(ASI) "L'UGL Salute esprime profonda indignazione e massima solidarietà all'infermiere aggredito nella notte presso il pronto soccorso dell'ospedale San Giovanni Addolorata di Roma, vittima di un violento episodio che rappresenta l'ennesimo, inaccettabile attacco ai danni di chi ogni giorno garantisce assistenza e cura ai cittadini.
"Quanto accaduto – dichiara il Segretario Nazionale UGL Salute, Gianluca Giuliano – certifica una situazione ormai fuori controllo. Gli operatori sanitari continuano a lavorare in condizioni di rischio costante, troppo spesso lasciati soli ad affrontare episodi di violenza che mettono a repentaglio la loro incolumità fisica e psicologica. Non possiamo più limitarci alla solidarietà: servono interventi concreti, immediati e strutturali".
Sulla stessa linea il Segretario UGL Salute Lazio, Fabrizio Fabbri: "Il pronto soccorso è tra i presidi più esposti, dove tensioni sociali e fragilità emergono con maggiore evidenza. È indispensabile rafforzare in modo significativo i sistemi di sicurezza, prevedere una presenza stabile delle forze dell'ordine, rendere pienamente operativi ed efficaci i sistemi di videosorveglianza e garantire una formazione adeguata al personale per la gestione delle situazioni ad alto rischio".

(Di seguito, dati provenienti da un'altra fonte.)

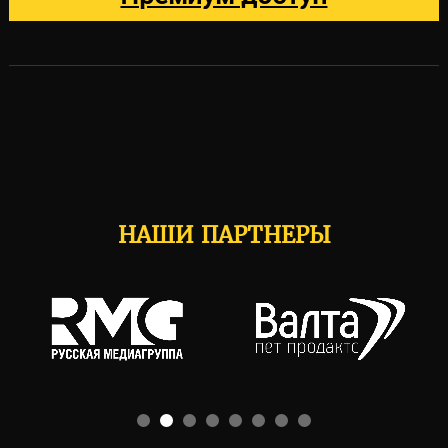
НАШИ ПАРТНЕРЫ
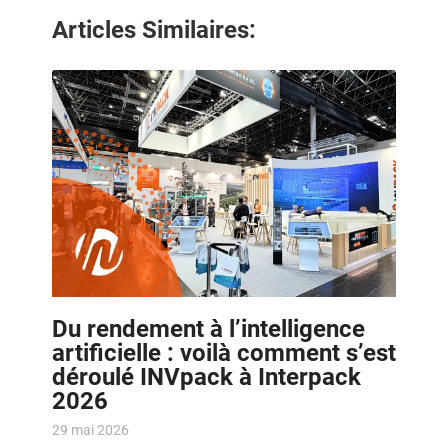
Articles Similaires:
Du rendement à l’intelligence
artificielle : voilà comment s’est
déroulé INVpack à Interpack
2026
29 mai 2026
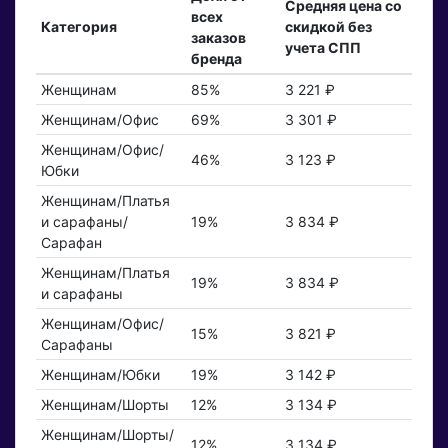
Средняя цена со
всех
Категория
скидкой без
заказов
учета СПП
бренда
Женщинам
85%
3 221 ₽
Женщинам/Офис
69%
3 301 ₽
Женщинам/Офис/
46%
3 123 ₽
Юбки
Женщинам/Платья
и сарафаны/
19%
3 834 ₽
Сарафан
Женщинам/Платья
19%
3 834 ₽
и сарафаны
Женщинам/Офис/
15%
3 821 ₽
Сарафаны
Женщинам/Юбки
19%
3 142 ₽
Женщинам/Шорты
12%
3 134 ₽
Женщинам/Шорты/
12%
3 134 ₽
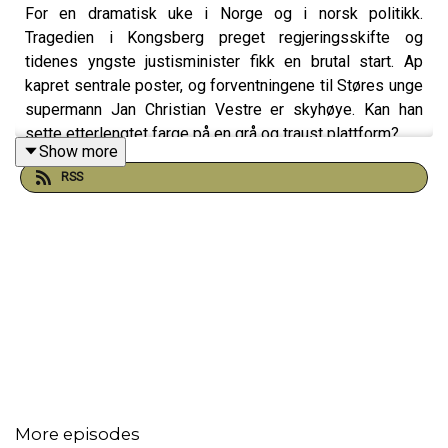
For en dramatisk uke i Norge og i norsk politikk.
Tragedien i Kongsberg preget regjeringsskifte og
tidenes yngste justisminister fikk en brutal start. Ap
kapret sentrale poster, og forventningene til Støres unge
supermann Jan Christian Vestre er skyhøye. Kan han
sette etterlengtet farge på en grå og traust plattform?
Show more
See
omnystudio.com/listener
for privacy information.
RSS
More episodes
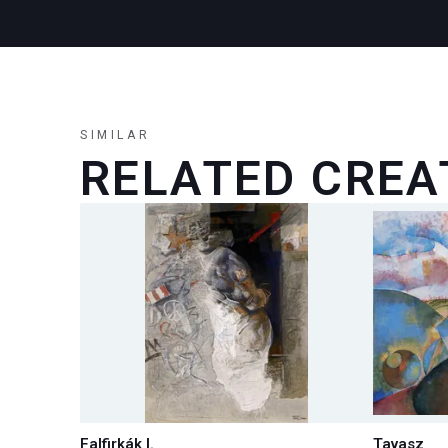
SIMILAR
RELATED CREA
Falfirkák I.
Tavasz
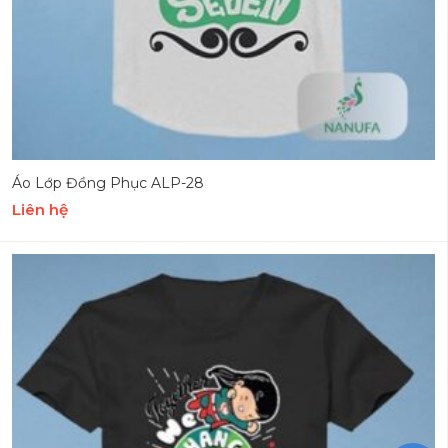
Áo Lớp Đồng Phục ALP-28
Liên hệ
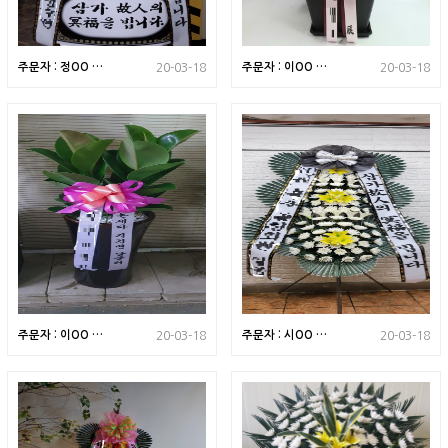
주문자 : 정OO 부
주문자 : 이OO 서
20-03-18
20-03-18
산 사상구로 배송된
울 강남구로 배송된
상품입니다
상품입니다
주문자 : 이OO 경
주문자 : 시OO 전
20-03-18
20-03-18
기 김포시로 배송된
남 목포시로 배송된
상품입니다
상품입니다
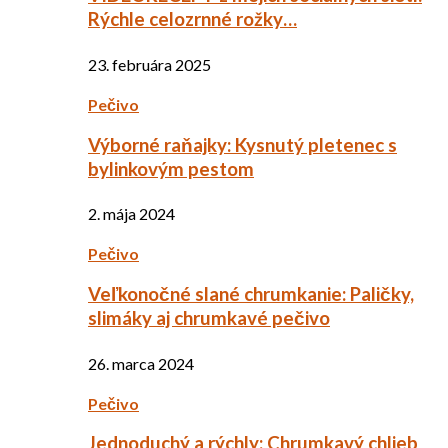
Rýchle celozrnné rožky…
23. februára 2025
Pečivo
Výborné raňajky: Kysnutý pletenec s
bylinkovým pestom
2. mája 2024
Pečivo
Veľkonočné slané chrumkanie: Paličky,
slimáky aj chrumkavé pečivo
26. marca 2024
Pečivo
Jednoduchý a rýchly: Chrumkavý chlieb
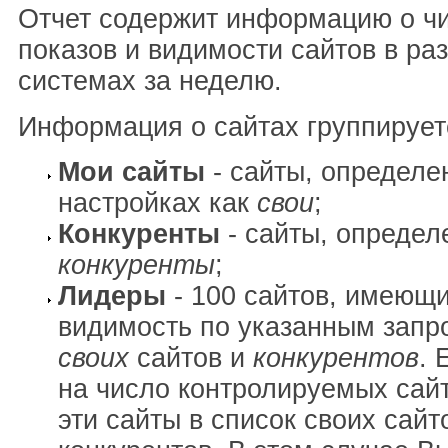
Отчет содержит информацию о ч
показов и видимости сайтов в ра
системах за неделю.
Информация о сайтах группирует
Мои сайты
- сайты, определе
настройках как
свои
;
Конкуренты
- сайты, определ
конкуренты
;
Лидеры
- 100 сайтов, имеющ
видимость по указанным запр
своих
сайтов и
конкурентов
. 
на число контролируемых сай
эти сайты в список своих сайт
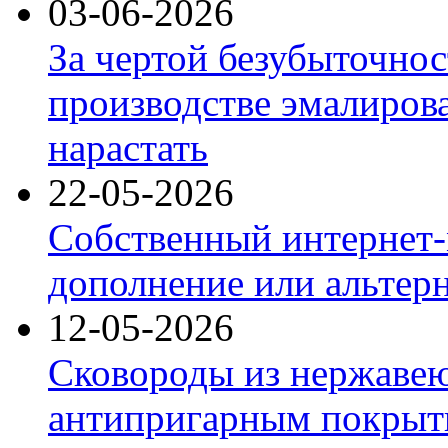
03-06-2026
За чертой безубыточнос
производстве эмалиров
нарастать
22-05-2026
Собственный интернет-
дополнение или альтер
12-05-2026
Сковороды из нержаве
антипригарным покрыт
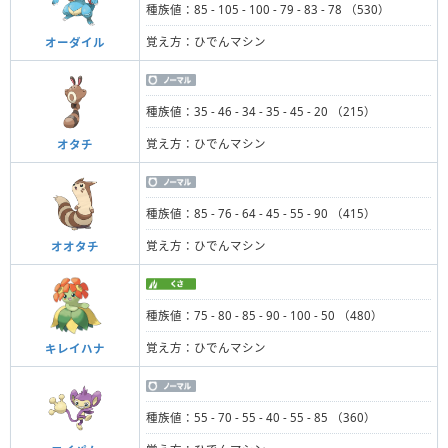
種族値：85 - 105 - 100 - 79 - 83 - 78 （530）
覚え方：ひでんマシン
オーダイル
種族値：35 - 46 - 34 - 35 - 45 - 20 （215）
覚え方：ひでんマシン
オタチ
種族値：85 - 76 - 64 - 45 - 55 - 90 （415）
覚え方：ひでんマシン
オオタチ
種族値：75 - 80 - 85 - 90 - 100 - 50 （480）
覚え方：ひでんマシン
キレイハナ
種族値：55 - 70 - 55 - 40 - 55 - 85 （360）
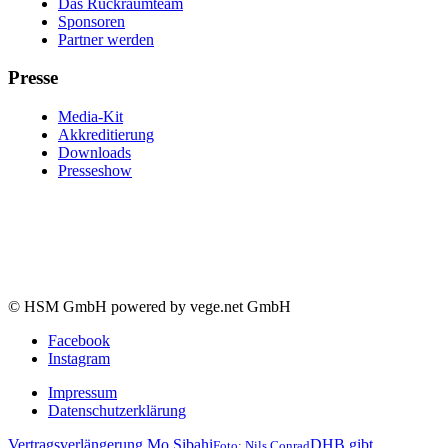
Das Rückraumteam
Sponsoren
Partner werden
Presse
Media-Kit
Akkreditierung
Downloads
Presseshow
© HSM GmbH powered by vege.net GmbH
Facebook
Instagram
Impressum
Datenschutzerklärung
Vertragsverlängerung Mo Sibahi
DHB gibt
Foto: Nils Conrad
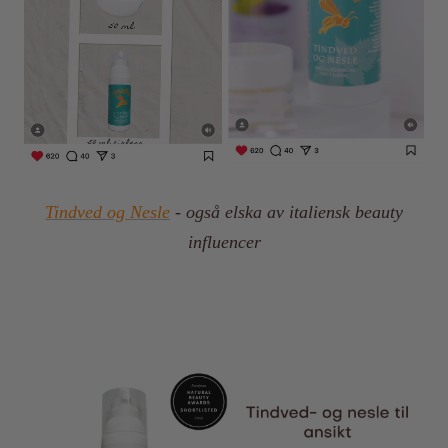
Tindved og Nesle
- også elska av italiensk beauty
influencer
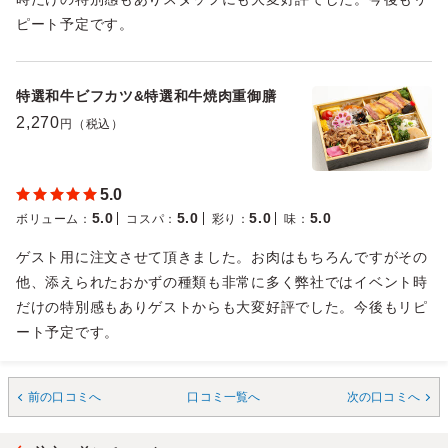
ピート予定です。
特選和牛ビフカツ&特選和牛焼肉重御膳
2,270
円（税込）
5.0
5.0
5.0
5.0
5.0
ボリューム
：
コスパ
：
彩り
：
味
：
ゲスト用に注文させて頂きました。お肉はもちろんですがその
他、添えられたおかずの種類も非常に多く弊社ではイベント時
だけの特別感もありゲストからも大変好評でした。今後もリピ
ート予定です。
前の口コミへ
口コミ一覧へ
次の口コミへ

L'UGL Salute ribadisce con forza la necessità di aumentare la presenza di personale dedicato alla sicurezza all'interno degli ospedali, di attivare protocolli operativi realmente efficaci e condivisi con le forze dell'ordine, di inasprire ulteriormente le pene per chi si rende responsabile di aggressioni al personale sanitario e di promuovere campagne di sensibilizzazione sul rispetto di chi opera ogni giorno per la tutela della salute pubblica.
"Difendere chi cura – conclude Giuliano – significa difendere il diritto alla salute dei cittadini. Non è più tollerabile che i professionisti della sanità siano esposti a simili rischi nello svolgimento del proprio lavoro".
L'UGL Salute continuerà a monitorare con attenzione la situazione e a sollecitare le istituzioni affinché vengano adottate tutte le misure necessarie a garantire sicurezza, dignità e rispetto agli operatori del Servizio Sanitario."